COVID tracker: As the situation gets better we’re edging out into the world with masks off (mostly)

  • The number of new cases is falling fast but it's still higher than it was during almost any point in 2020. NH DHHS—Courtesy

Monitor staff
Published: 5/16/2021 11:00:14 AM

The most amazing thing happened last week: My wife and I went to a movie. Indoors. And I ate a candy bar, which required removing my mask within sight of strangers!

It felt very daring.

Many of us are going to be feeling daring in coming weeks now that the CDC says vaccinated people can ditch their masks in most circumstances.

They didn’t blow the “all clear” whistle but most people will act as if they did, which is one reason state health officials expressed some dismay. State epidemiologist Dr. Benjamin Chan pointed out at Thursday’s weekly briefing that most of the state still has “significant community transmission,” which is epidemiology-speak for “people are still exhaling the novel coronavirus all over the place.”

He thinks it’s too early to give everybody permission to go without masks.

Everybody? Sure! We all know that people who object to masks will leap at this chance, claiming to be vaccinated even if they’re not. You can be sure that a sizable percentage of the maskless people in any restaurant or movie theater or store should not, under CDC guidelines, actually be maskless.

This matters because, as the Monitor’s weekly COVID tracker shows, the pandemic is not over. New Hampshire is still worse off in terms of cases, hospitalizations and deaths than we were in November, when winter shutdowns were beginning.

Things are getting better now thanks to vaccines, whereas in November they were getting worse. But with less than half the state population fully vaccinated, with the vaccination rate among adults stalling out, and with no vaccine available for the more than 100,000 people under the age of 12, it’s not like we’re on an automatic glide path to normal.

And New Hampshire is still part of an interconnected world where the virus is raging, sometimes out of control and sometimes producing variants that could pose new risks. Ask some of the state residents who have recently lost family members in south Asia whether COVID-19 is over.

As for me, as a fully vaccinated person I’ll be taking off my mask outdoors unless I’m stuck in a mob and will take it off indoors in public unless it’s potentially crowded, such as in grocery stores.
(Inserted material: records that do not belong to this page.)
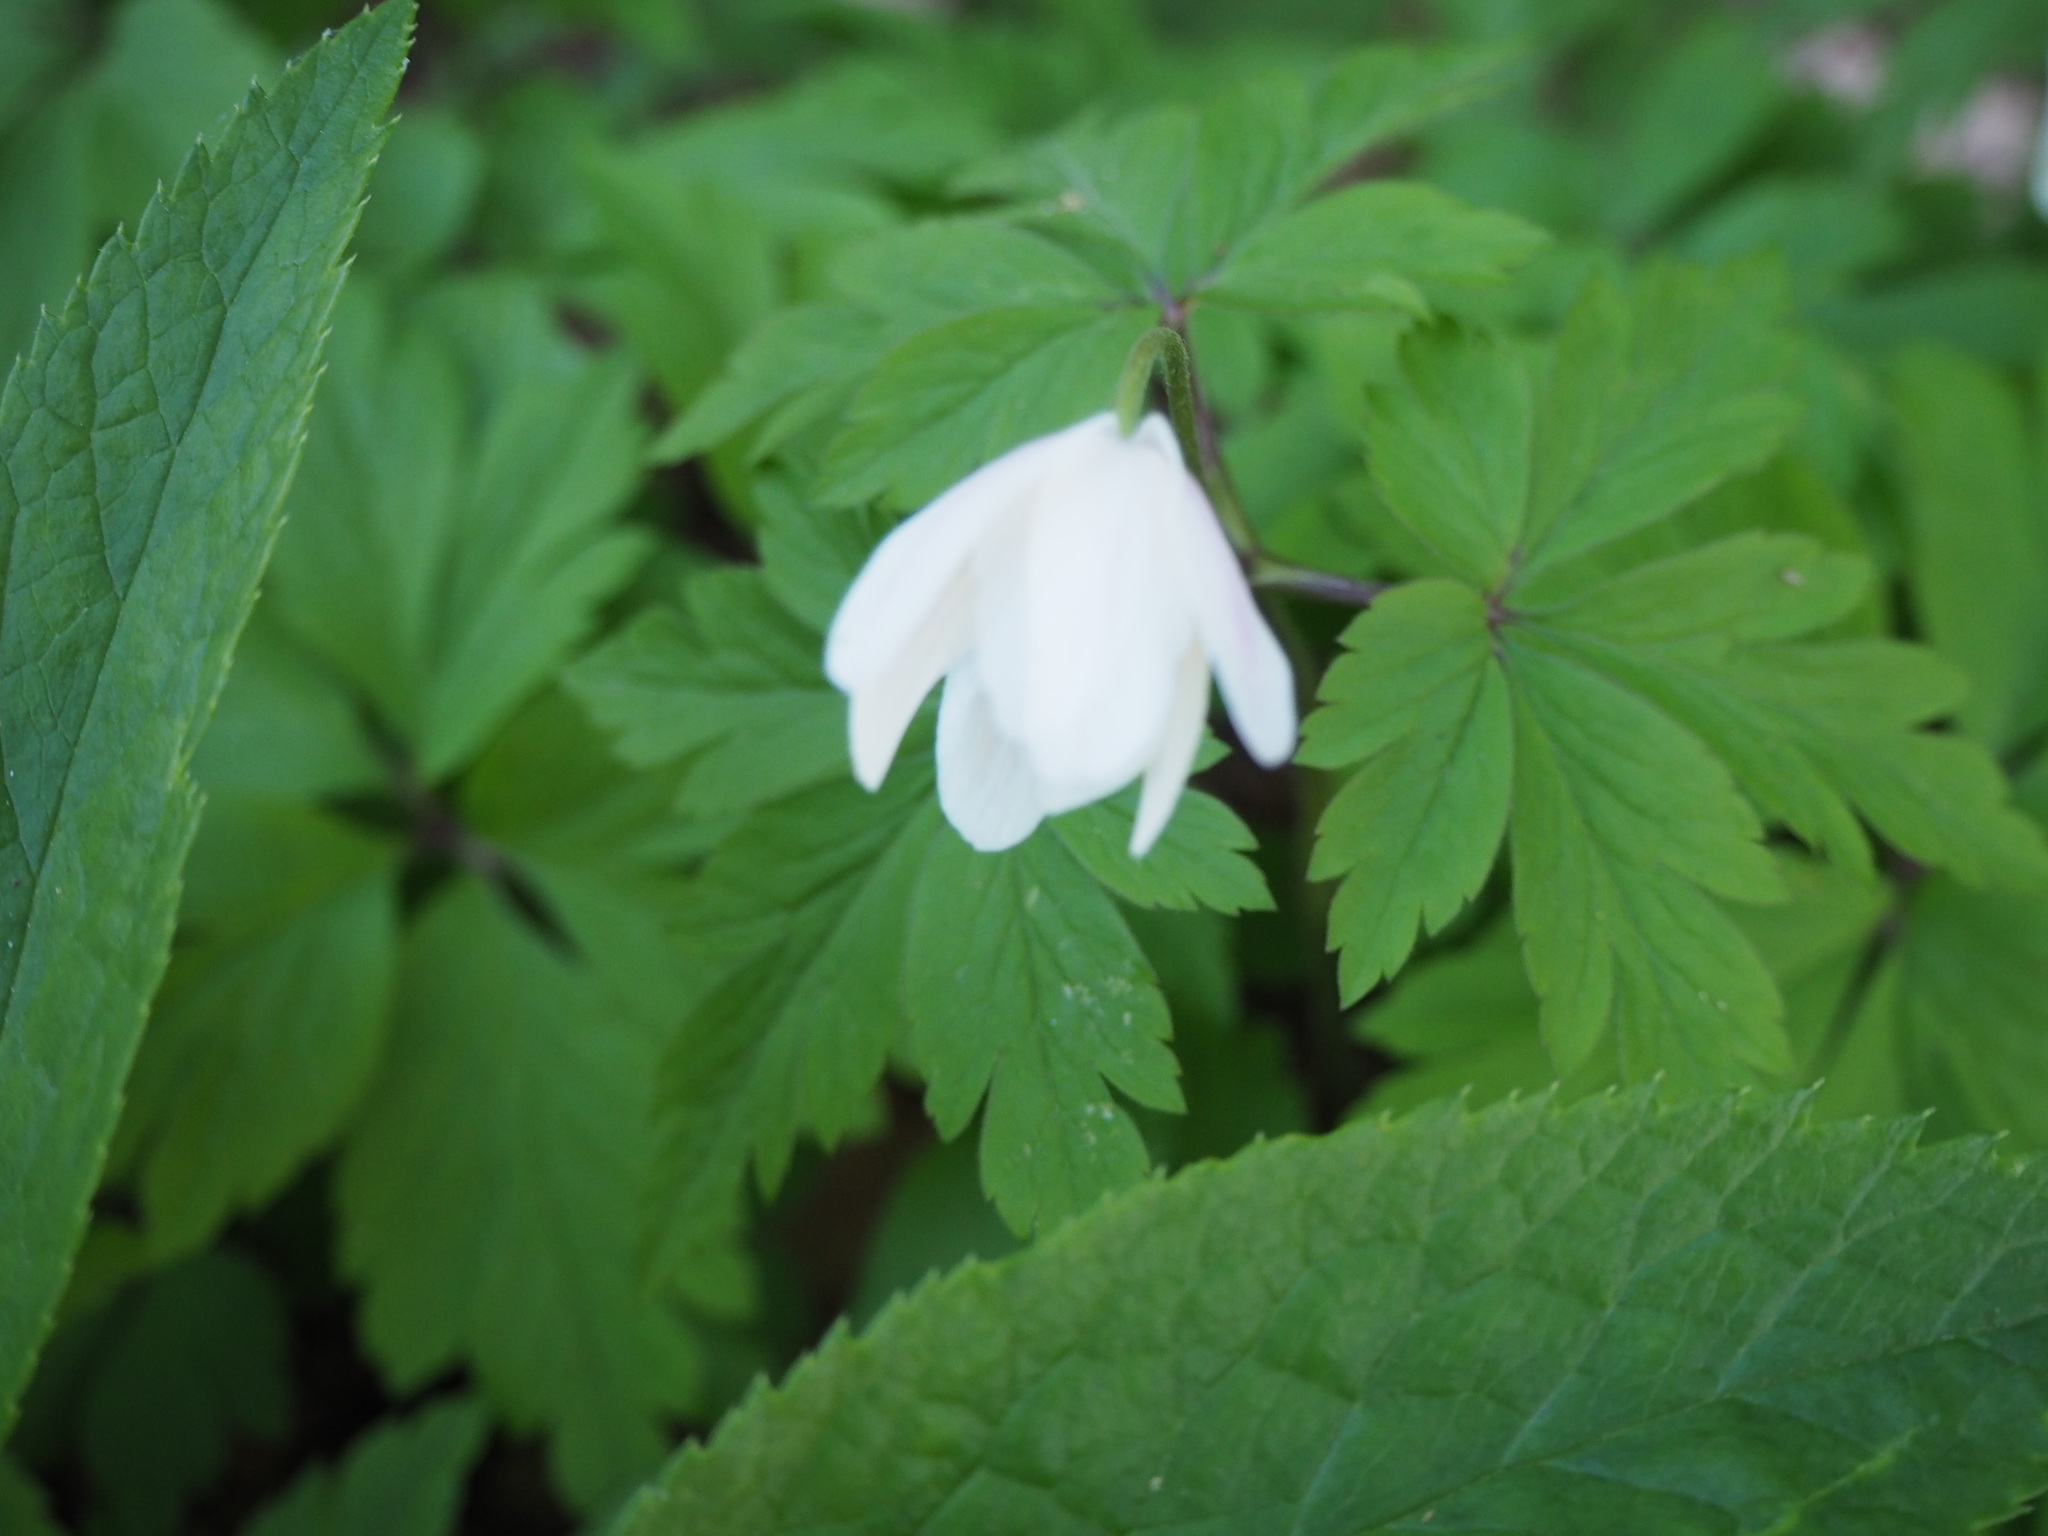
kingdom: Plantae
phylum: Tracheophyta
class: Magnoliopsida
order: Ranunculales
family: Ranunculaceae
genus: Anemone
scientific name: Anemone nemorosa
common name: Wood anemone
At the moment most stores still require a mask and of course I will do as they ask.

I’m probably safe without a mask anywhere thanks to my boosted immune system, but other people can’t be certain that I’ve had my shot so I’ll wear it to reassure them, if nothing else.

Here are the COVID-19 numbers in New Hampshire as of the weekend. Updated charts and other information can be seen on the Monitor’s COVID-19 page at

How are we doing on vaccinations? Slowing down.

Vaccination should pick up now that a shot has been approved for kids aged 12-15, but our vaccination rate is slowing down. In the past month 180,000 people have gotten at least one shot – in the month before that, 289,000 did.

The slowdown was expected but is happening earlier than hoped. Getting to 70% full vaccination, a minimum point at which we can really relax, will be tough.

Number of new cases – what’s the trend? Getting better but still high.

We are almost down to an average of 200 new cases each day, on a two-week average. The figure has fallen by 75% since early January and by 30% this month alone.

However, that’s still a lot of cases. In fact, it’s twice as many as New Hampshire was reporting one year ago – although to be fair, a year ago the state was still developing its monitoring network so numbers were probably under-counted back then.

Number of hospitalizations – what’s the trend? Falling steadily.

Only 62 people are in the hospital with COVID-19 as I write, less than at any time since the start of the winter surge in November.

Number of deaths – what’s the trend? Low but not falling.

Between one and two people are dying on average every day from COVID-19. As long as the virus is circulating, and as things currently stand it’s likely to be around a long time, this number may not get much lower.